Writer introduces unusual style Cover of Circumcision of Adam and Eve
Cover of Circumcision of Adam and Eve

Cover of Circumcision of Adam and Eve

Beaven Tapureta Bookshelf—

A newly published “novel” titled “The Circumcision of Adam and Eve” (2016, Harp Bookz International) by young writer/publisher Tatenda Charles Munyuki is an experimental deviation from commonly accepted values both in its form and content.It stylishly excludes some elements of fiction such as dialogue, conflict, etc.

Titles like Munyuki’s book are likely to attract different reactions from different people but he is not the first writer to use a title that, in Christian belief, seems to reduce highly placed spiritual entities to ordinary human figures.

Renowned Zimbabwean author Stanley Nyamfukudza had his short story collection titled “If God Was a Woman” (1999), although different were the themes he went on to tackle in the anthology.

Munyuki’s title no doubt brings to the mind the established story of human creation, of Adam and Eve, as told in the Old Testament. Although we know of Adam and Eve as the first man and first woman respectively, not much has been recorded about their circumcision — a subject Munyuki explores in a satirical way as, after reading the book, the author’s intention to portray life on earth as a travesty of life in Eden become clear.

In the Bible, Adam was husband of Eve and the progenitor of the human race.

In Munyuki’s book, Adam is in no way related to the other character Eve. In the Bible, Adam and Eve disobeyed God when they ate the forbidden fruit from the tree of knowledge of good and evil and they were driven from their paradise.

This is known as “the fall of man”. Munyuki’s novel begins from this moment of “the fall of man” — now Adam and Eve are ordinary human beings unknown to each other, and living on same planet earth. They are the two main narrators/characters in Munyuki’s book.
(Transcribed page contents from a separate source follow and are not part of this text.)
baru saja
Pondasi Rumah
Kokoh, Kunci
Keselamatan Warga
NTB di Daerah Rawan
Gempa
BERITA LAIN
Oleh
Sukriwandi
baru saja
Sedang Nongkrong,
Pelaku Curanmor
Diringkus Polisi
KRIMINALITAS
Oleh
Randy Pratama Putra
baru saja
Their language is slangy, sarcastic but also humorous. The narrators love the four-letter words which make one wonder which type of audience Munyuki writes for!
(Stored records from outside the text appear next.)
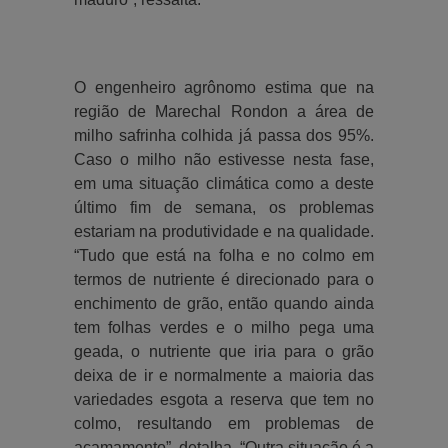
O engenheiro agrônomo estima que na
região de Marechal Rondon a área de
milho safrinha colhida já passa dos 95%.
Caso o milho não estivesse nesta fase,
em uma situação climática como a deste
último fim de semana, os problemas
estariam na produtividade e na qualidade.
“Tudo que está na folha e no colmo em
termos de nutriente é direcionado para o
enchimento de grão, então quando ainda
tem folhas verdes e o milho pega uma
geada, o nutriente que iria para o grão
deixa de ir e normalmente a maioria das
variedades esgota a reserva que tem no
colmo, resultando em problemas de
acamamento”, detalha. “Outra situação é a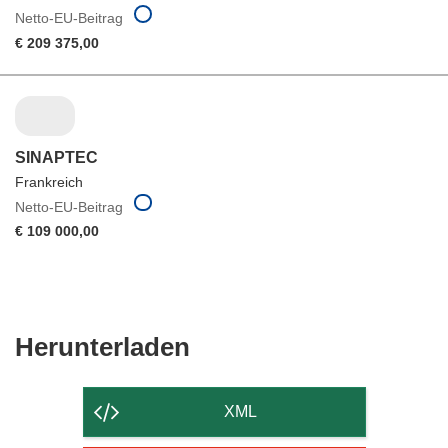
Netto-EU-Beitrag
€ 209 375,00
SINAPTEC
Frankreich
Netto-EU-Beitrag
€ 109 000,00
Den
Herunterladen
Inhalt
der
XML
Seite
The two narrators, Adam and Eve, tell the reader their separate fictional biographies in dramatised and alternating monologues under the seven topics titled “Birth to Becoming a Youngster”(1-11 years), “Into a Teenager, The Young Adult” (12-21 years), “Discovering and Vulnerability, the Omens” (22-31 years), “The Adult” (32-41 years), “The Middle of Being Human” (42-51 years), “Into the Elderly” (52- 61 years), “Bonus Years, The Sum of All Fears” (62-77 years).

The author explores parallel biographies in a single book and what we have here are two same aged characters with different attitudes to life, existing separately, their lives never meeting until at the very end of the book when they are old and in a foreign country. Even when they meet, they remain strangers!
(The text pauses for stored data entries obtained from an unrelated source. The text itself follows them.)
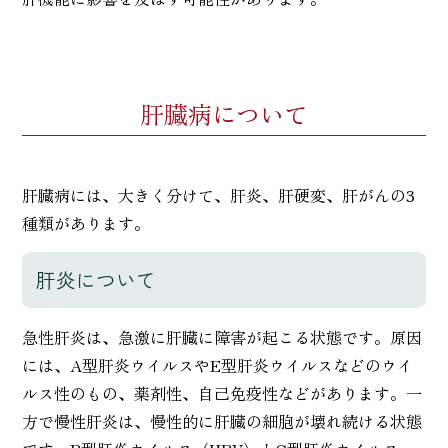
肝臓病について
肝臓病には、大きく分けて、肝炎、肝硬変、肝がんの3
種類があります。
肝炎について
急性肝炎は、急激に肝臓に障害が起こる状態です。原因
には、A型肝炎ウイルスやE型肝炎ウイルスなどのウイ
ルス性のもの、薬剤性、自己免疫性などがあります。一
方で慢性肝炎は、慢性的に肝臓の細胞が壊れ続ける状態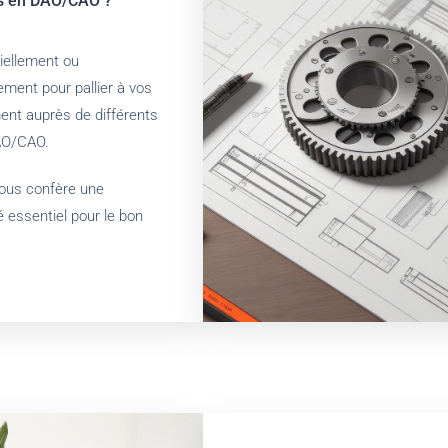
is en DAO/CAO ?
iellement ou
ement pour pallier à vos
ent auprès de différents
DAO/CAO.
nous confère une
é essentiel pour le bon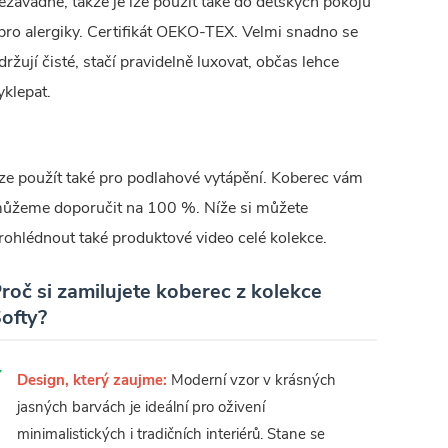
ezávadné, takže je lze použít také do dětských pokojů
 pro alergiky. Certifikát OEKO-TEX. Velmi snadno se
držují čisté, stačí pravidelně luxovat, občas lehce
yklepat.
ze použít také pro podlahové vytápění. Koberec vám
ůžeme doporučit na 100 %. Níže si můžete
rohlédnout také produktové video celé kolekce.
roč si zamilujete koberec z kolekce
ofty?
Design, který zaujme:
Moderní vzor v krásných
jasných barvách je ideální pro oživení
minimalistických i tradičních interiérů. Stane se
Under each given topic with a given guiding age tag, Adam and Eve take turns to speak about their life experiences. They talk about the psychological and bodily changes they undergo, and their views on these changes.

It’s like the author is comparing and contrasting their lives, listening in to their opinions about issues such as gender, childhood, youth, education, relationship, employment, parenthood, success and failure, ageing, etc.

It is from their alternating monologues that one gets to understand their chronological biographies. For instance, Adam is born, tells us he went to boarding school, married and divorced, re-married, had family, became successful and but also a corrupt boss, left the country to evade being arrested and settled in a foreign unnamed country.

Eve, who calls herself ‘daughter of a prostitute’, stays with her Granny, goes to school but realises she is not academically gifted.

She is impregnated when she is still very young but she fights through all odds as a single mother to become a popular and wealthy gender activist. In her old age, she takes traveling as a hobby and this is when she travels to a country which Adam has adopted as “second home”.

In this country, old Adam has a bench he likes to usually sit on while watching kids play around in a certain park. Eve, one day, exhausted from whatever she has been doing, comes to the park to take a rest on the same bench where Adam is sitting.

Reader expectation is high at this climactic moment when the two strangers meet but nothing happens except Adam telling us: “I look at my side. It’s a woman . . . She looks at me. She looks like someone I could have known in a past life. We don’t look so different in age . . . She smiles and looks away toward the horizon . . .

Munyuki was born in 1986 in Harare. He is also into film-making and helping local charitable organizations using his female based books to gather aid for them. According to the author, he has published more than seventy books so far. Surely, his book empire deserves an article on its own, for how could Zimbabwe not know its own author of those many books!